◆ EXCERPT ◆
◇ ◇ ◇ ◇ ◇ ◇ ◇

# Saturday Report



## captmikestarrett (Apr 28, 2004)

A little worried my big fish would not show for a single person charter. But I worry to much. 


















































The big one topped my 50 lb scale and was 44 inches long.

A day of redemption.. 

YEA!!!!!

Capt Mike


----------



## ledweightII (Apr 4, 2008)

always great stuff from you!


----------



## mytmouse (Jan 24, 2009)

Heck of a catch!! Man I bet it was fun pulling those babies up! 

MYT


----------



## captmikestarrett (Apr 28, 2004)

ledweightII said:


> always great stuff from you!


Thank you.

The big one took 27 minutes to land. First it ran accross all the lines out and we managed to maintain a connection. Had to cut one line to keep it from tangling. She circled the boat twice then dug down and bull dogged at the side of the boat. Never once did we see her till she came to the net. It was then I attempted to fit her in the net three times. On the second attempt she ripped off about 40 feet of line and began that bulldog routine again. My net really needs to be bigger...But on the third attempt she slid in just fine. It took us both to lift it in. Burped photoed and released..

◇ ◇ ◇ ◇ ◇ ◇ ◇

◆ WHAT IS REQUIRED ◆
According to the fishing report above, how long did it take to land the big fish?

◇ ◇ ◇ ◇ ◇ ◇ ◇

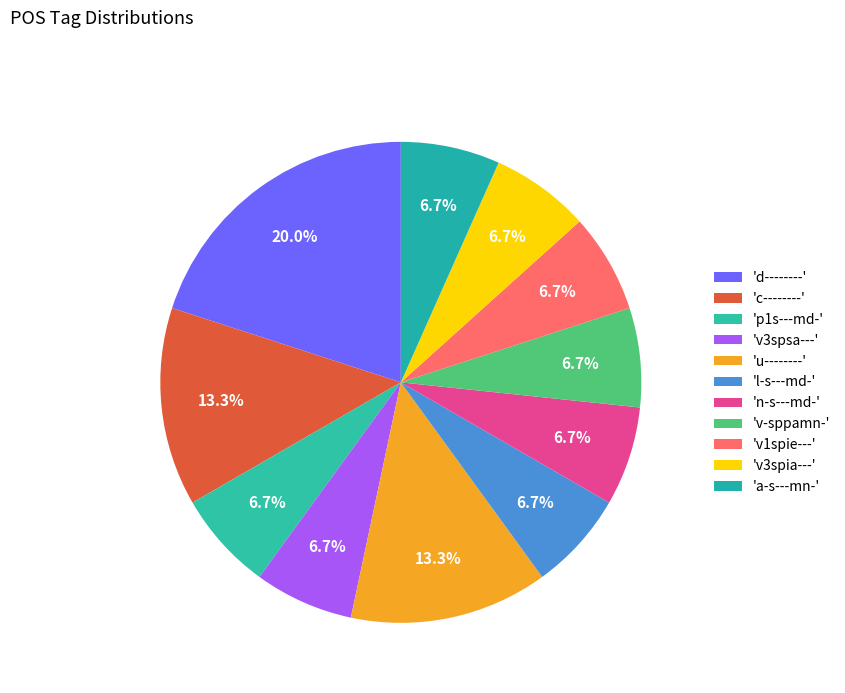

Does any single category account for the majority?

No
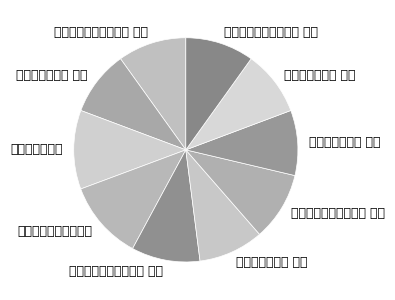

Which slice is the smallest?

孙莘老寄墨四首 其一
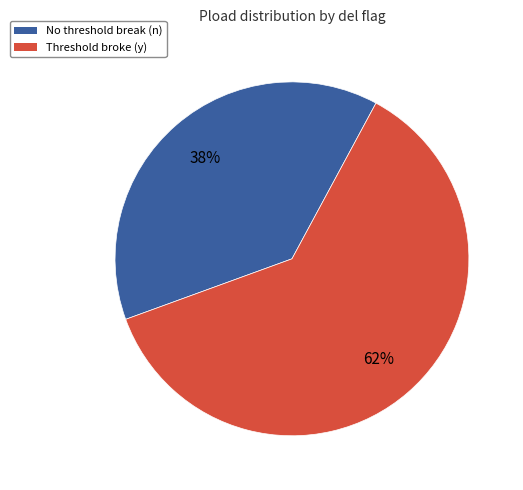

To the nearest percent, what is the average slice percentage?

50%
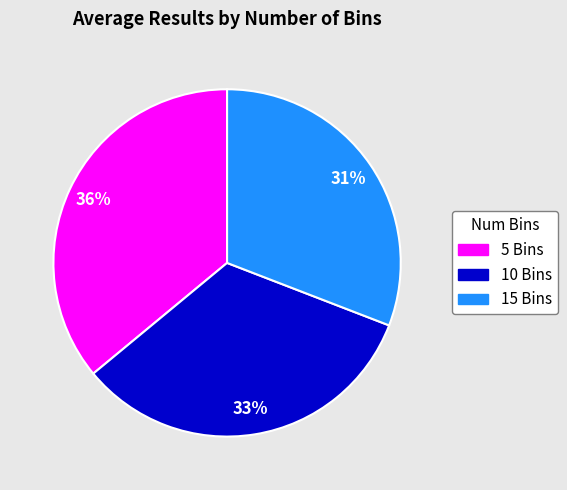

True or false: 15 Bins accounts for 21% of the total.

False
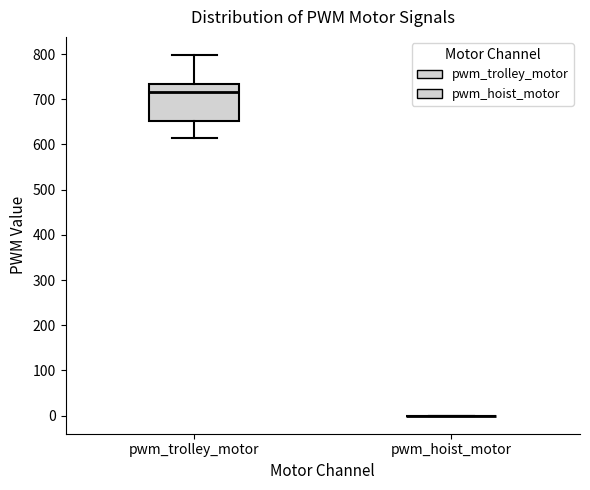

Reading left to right, transcribe this box plot: for each box, give where its median line is, the range the box spans, and where its two whiskers end, as read against the y-axis. The values are not printed on the chart, so give them approximately, as read against the axis.

pwm_trolley_motor: median 720, box 650 to 730, whiskers 610 to 800
pwm_hoist_motor: box collapsed to a line at 0, whiskers 0 to 0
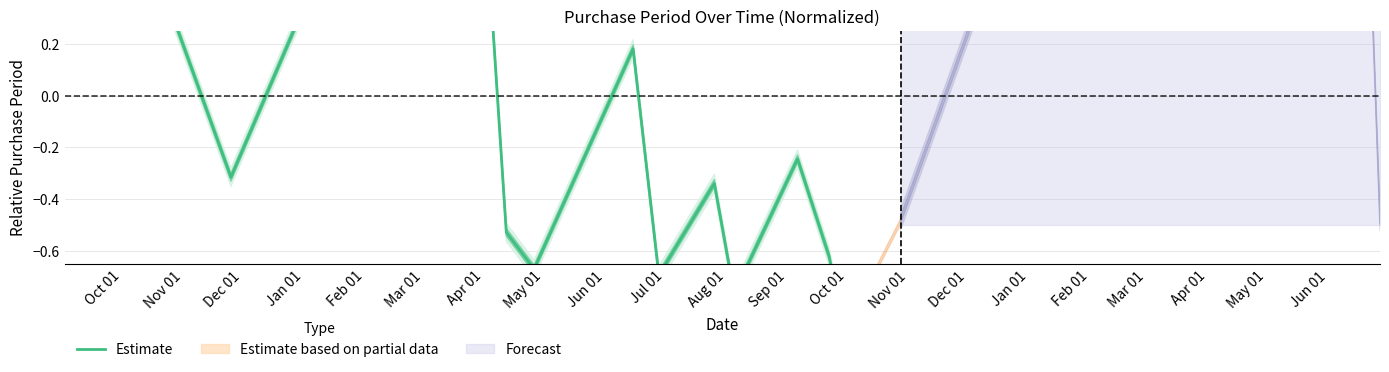

Reading right to left, what are all the values shown in this chart?

-0.8	-0.9	-0.6	-0.2	-0.8	-0.3	-0.7	0.2	-0.7	-0.5	1.8	-0.3	0.3	0.3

◇ ◇ ◇ ◇ ◇ ◇ ◇

◆ RESPONSE TO THIS TASK ◆
27 minutes.